Non possiamo dire lungo quale nervo risvegliato la grazia di Dio può raggiungere i nostri cuori; ma la Scrittura ha una medicina per ogni dolore. E se qualcuno sente la sua debolezza come lo sente il bambino, sappia che lo Spirito di Dio aleggia su di lui, come una madre sul suo bambino; e se qualcuno è nel dolore o nell'ansia, e non c'è cuore umano che soffra con loro, sappiano che per quanto una madre possa venire a soffrire con suo figlio, e per quanto sensibile sia al suo pericolo, così sensibile è Dio Onnipotente ai loro, e che Egli dà loro prova della loro preziosità per Lui soffrendo con loro.

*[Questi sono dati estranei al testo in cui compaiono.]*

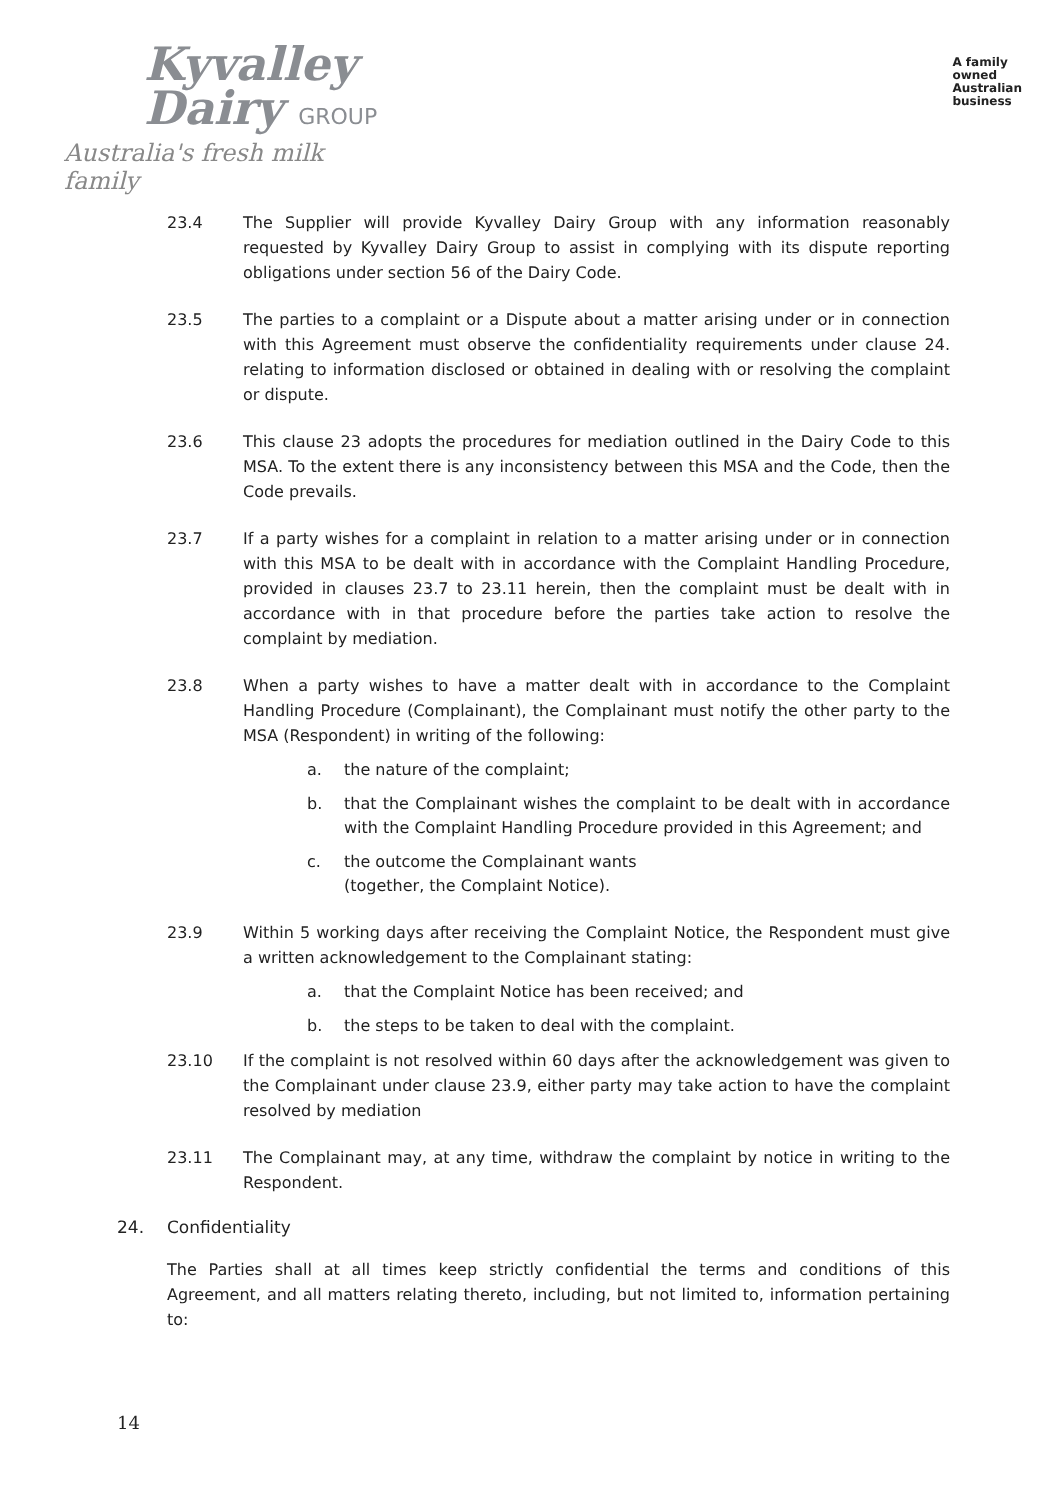Kyvalley
Dairy GROUP
Australia's fresh milk family
A family
owned
Australian
business
23.4 The Supplier will provide Kyvalley Dairy Group with any information reasonably requested by Kyvalley Dairy Group to assist in complying with its dispute reporting obligations under section 56 of the Dairy Code.
23.5 The parties to a complaint or a Dispute about a matter arising under or in connection with this Agreement must observe the confidentiality requirements under clause 24. relating to information disclosed or obtained in dealing with or resolving the complaint or dispute.
23.6 This clause 23 adopts the procedures for mediation outlined in the Dairy Code to this MSA. To the extent there is any inconsistency between this MSA and the Code, then the Code prevails.
23.7 If a party wishes for a complaint in relation to a matter arising under or in connection with this MSA to be dealt with in accordance with the Complaint Handling Procedure, provided in clauses 23.7 to 23.11 herein, then the complaint must be dealt with in accordance with in that procedure before the parties take action to resolve the complaint by mediation.
23.8 When a party wishes to have a matter dealt with in accordance to the Complaint Handling Procedure (Complainant), the Complainant must notify the other party to the MSA (Respondent) in writing of the following:
a. the nature of the complaint;
b. that the Complainant wishes the complaint to be dealt with in accordance with the Complaint Handling Procedure provided in this Agreement; and
c. the outcome the Complainant wants
(together, the Complaint Notice).
23.9 Within 5 working days after receiving the Complaint Notice, the Respondent must give a written acknowledgement to the Complainant stating:
a. that the Complaint Notice has been received; and
b. the steps to be taken to deal with the complaint.
23.10 If the complaint is not resolved within 60 days after the acknowledgement was given to the Complainant under clause 23.9, either party may take action to have the complaint resolved by mediation
23.11 The Complainant may, at any time, withdraw the complaint by notice in writing to the Respondent.
24. Confidentiality
The Parties shall at all times keep strictly confidential the terms and conditions of this Agreement, and all matters relating thereto, including, but not limited to, information pertaining to:
14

Come queste tre descrizioni incontrano i tre fallimenti della nostra fede! Dimentichiamo che Dio è incessantemente all'opera nella saggezza nelle nostre vite. Dimentichiamo che Dio a volte, anche quando ci salva, deve sembrare leone e crudele. Dimentichiamo che "il cuore dell'Eterno è meravigliosamente gentile".
Avendo così reso viva la presenza del loro Signore agli occhi purificati del suo popolo, paziente, potente nell'ordine, saggio nei consigli, persistente nella grazia e, soprattutto, tenerissimo, Isaia conclude con un grido al popolo di volgersi a questo Signore, dal quale si sono così profondamente ribellati. Gettino via i loro idoli e non si temerà l'esito dell'invasione assira. Gli Assiri cadranno, non per la spada dell'uomo, ma per l'immediato colpo di Dio.
"E la sua roccia passerà a causa del terrore, ei suoi capi saranno sgomenti per l'insegna, dice il Signore, il cui fuoco è in Sion e la sua fornace in Gerusalemme". E così Isaia chiude questa serie di profezie sulla nota chiave con cui si apriva nel primo versetto del capitolo 29 che Gerusalemme è Ariel: "il focolare e l'altare, la dimora e il santuario di Dio".